----- TEXT EXCERPT
Hi Bill
Maybe you're missing these settings in /etc/modprobe.d/mlx4_core.conf ?
http://www.open-mpi.org/faq/?category=openfabrics#ib-low-reg-mem
I hope this helps,
Gus Correa
On 10/21/2014 06:36 PM, Bill Broadley wrote:
I've setup several clusters over the years with OpenMPI. I often get the below
error:
WARNING: It appears that your OpenFabrics subsystem is configured to only
allow registering part of your physical memory. This can cause MPI jobs to
run with erratic performance, hang, and/or crash.
...
http://www.open-mpi.org/faq/?category=openfabrics#ib-locked-pages
Local host: c2-31
Registerable memory: 32768 MiB
Total memory: 64398 MiB
I'm well aware of the normal fixes, and have implemented them in puppet to
ensure compute nodes get the changes. To be paranoid I've implemented all the
changes, and they all worked under ubuntu 13.10.
----------
# [WRITTEN TASK 1]
Arrange the lines of the listing of plant catalog entries as a Markdown table with the columns "Row" and "Line," skipping blank lines. Leave the pictures out of the table.
The forum thread and the listing come from unrelated sources.
----- INPUT MATERIAL
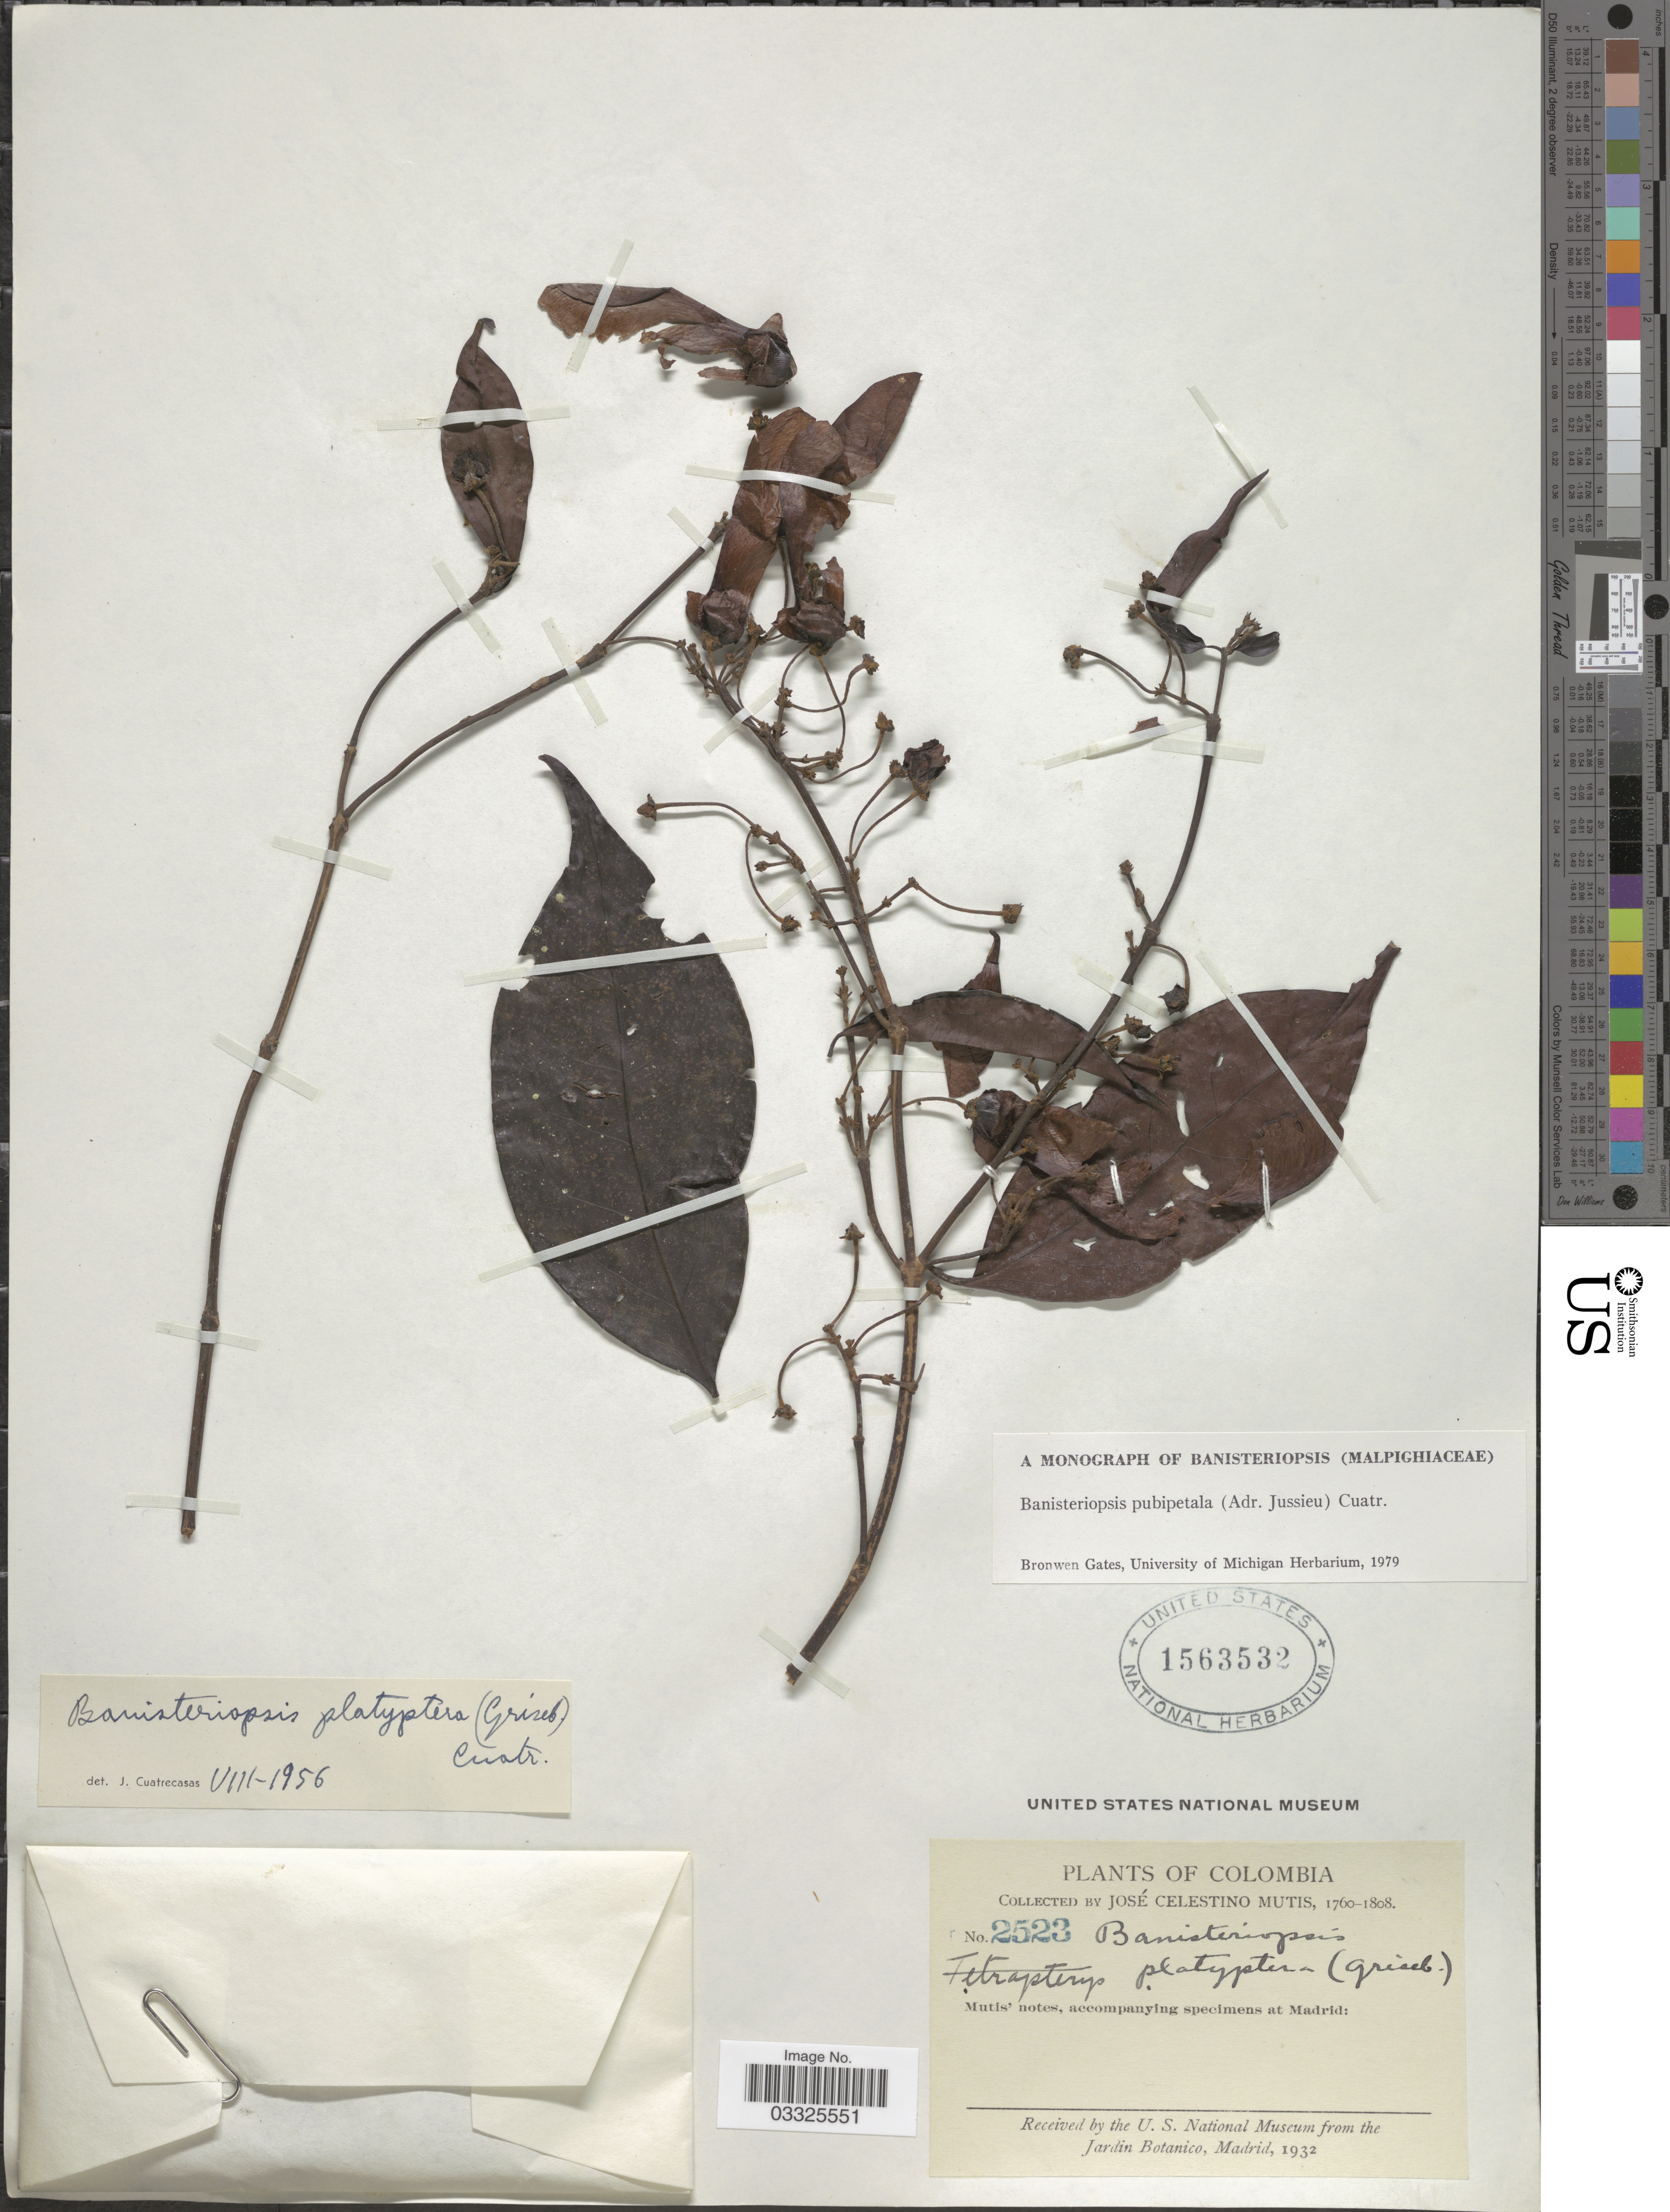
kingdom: Plantae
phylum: Tracheophyta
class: Magnoliopsida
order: Malpighiales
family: Malpighiaceae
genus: Banisteriopsis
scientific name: Banisteriopsis pubipetala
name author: (A. Juss.) Cuatrec.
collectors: J. C. B. Mutis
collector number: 2523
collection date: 1760/1808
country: Colombia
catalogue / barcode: US 1563532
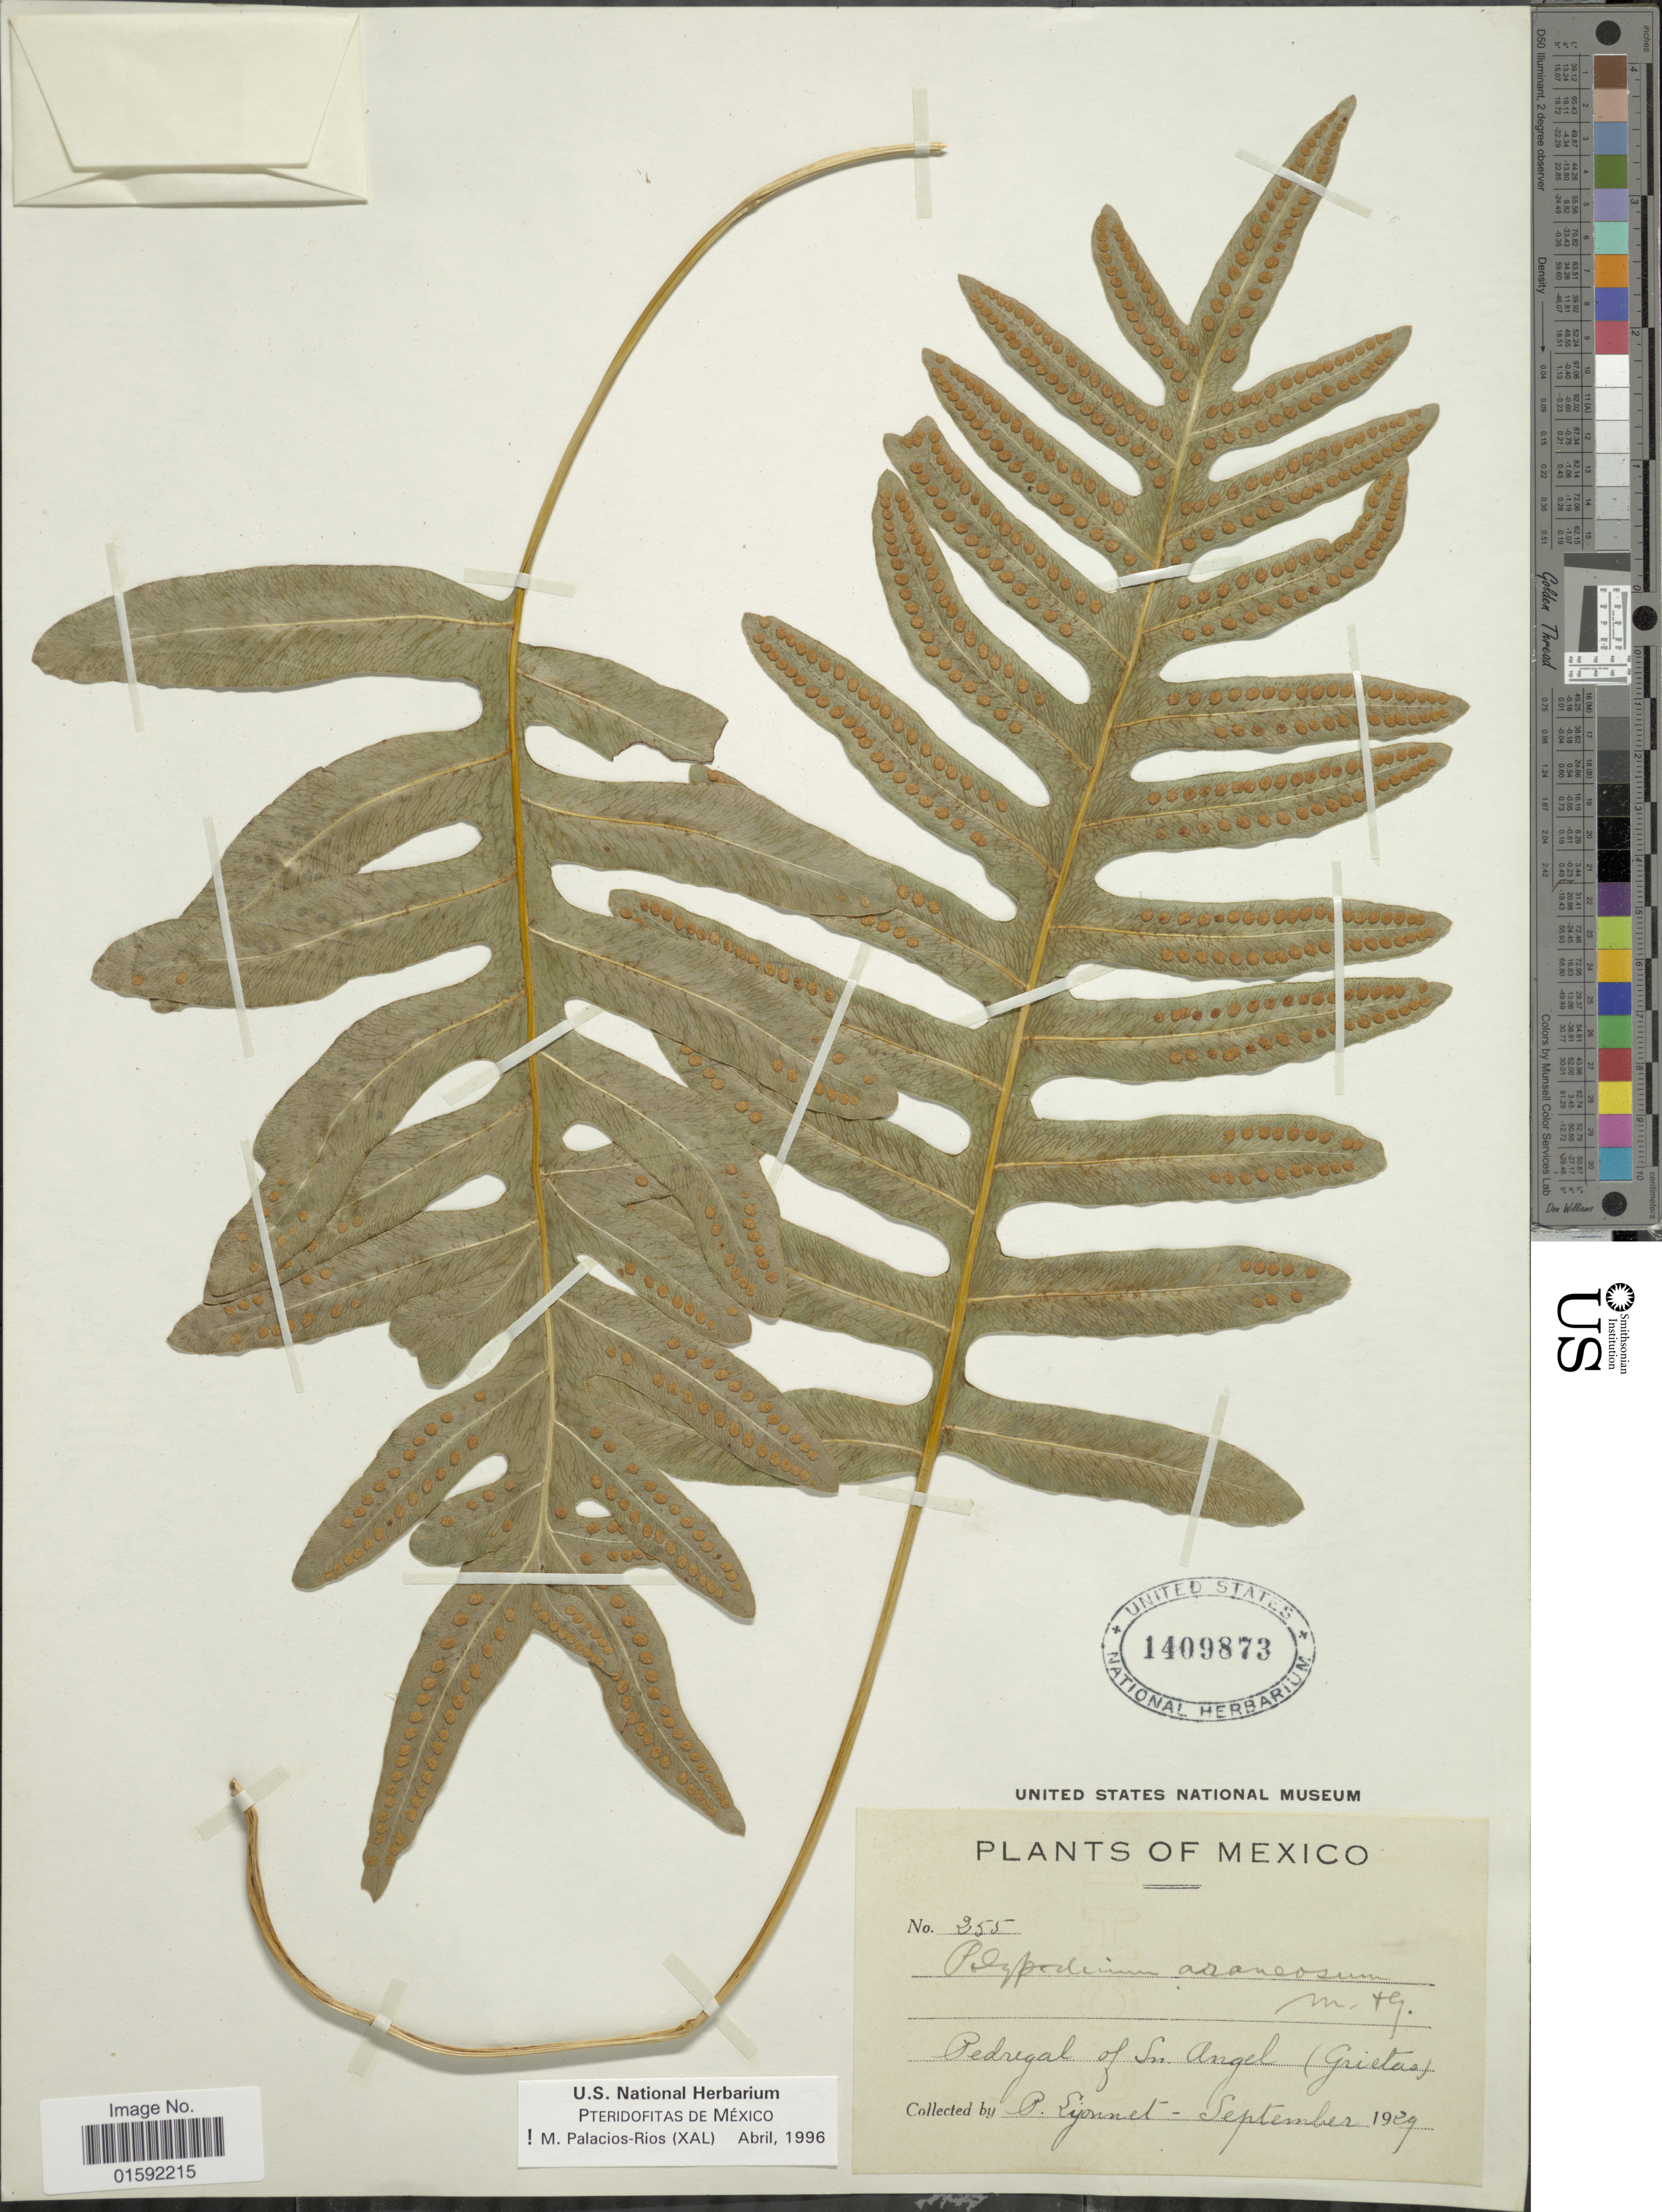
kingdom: Plantae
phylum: Tracheophyta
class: Polypodiopsida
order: Polypodiales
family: Polypodiaceae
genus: Phlebodium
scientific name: Phlebodium araneosum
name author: (M. Martens) Mickel & Beitel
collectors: P. Lyonnel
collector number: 255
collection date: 1929-09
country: Mexico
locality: Pedregal of Sn. Angel (Grietas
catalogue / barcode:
----------
# [WRITTEN TASK 2]
According to the warning quoted in the forum thread, why is it a problem when the OpenFabrics subsystem allows only part of physical memory to be registered?

# [OUTPUT 1]
| Row | Line |
|---|---|
| 1 | kingdom: Plantae |
| 2 | phylum: Tracheophyta |
| 3 | class: Magnoliopsida |
| 4 | order: Malpighiales |
| 5 | family: Malpighiaceae |
| 6 | genus: Banisteriopsis |
| 7 | scientific name: Banisteriopsis pubipetala |
| 8 | name author: (A. Juss.) Cuatrec. |
| 9 | collectors: J. C. B. Mutis |
| 10 | collector number: 2523 |
| 11 | collection date: 1760/1808 |
| 12 | country: Colombia |
| 13 | catalogue / barcode: US 1563532 |
| 14 | kingdom: Plantae |
| 15 | phylum: Tracheophyta |
| 16 | class: Polypodiopsida |
| 17 | order: Polypodiales |
| 18 | family: Polypodiaceae |
| 19 | genus: Phlebodium |
| 20 | scientific name: Phlebodium araneosum |
| 21 | name author: (M. Martens) Mickel & Beitel |
| 22 | collectors: P. Lyonnel |
| 23 | collector number: 255 |
| 24 | collection date: 1929-09 |
| 25 | country: Mexico |
| 26 | locality: Pedregal of Sn. Angel (Grietas |
| 27 | catalogue / barcode: |

# [OUTPUT 2]
The warning says this setup can make MPI jobs run with erratic performance, hang, or crash.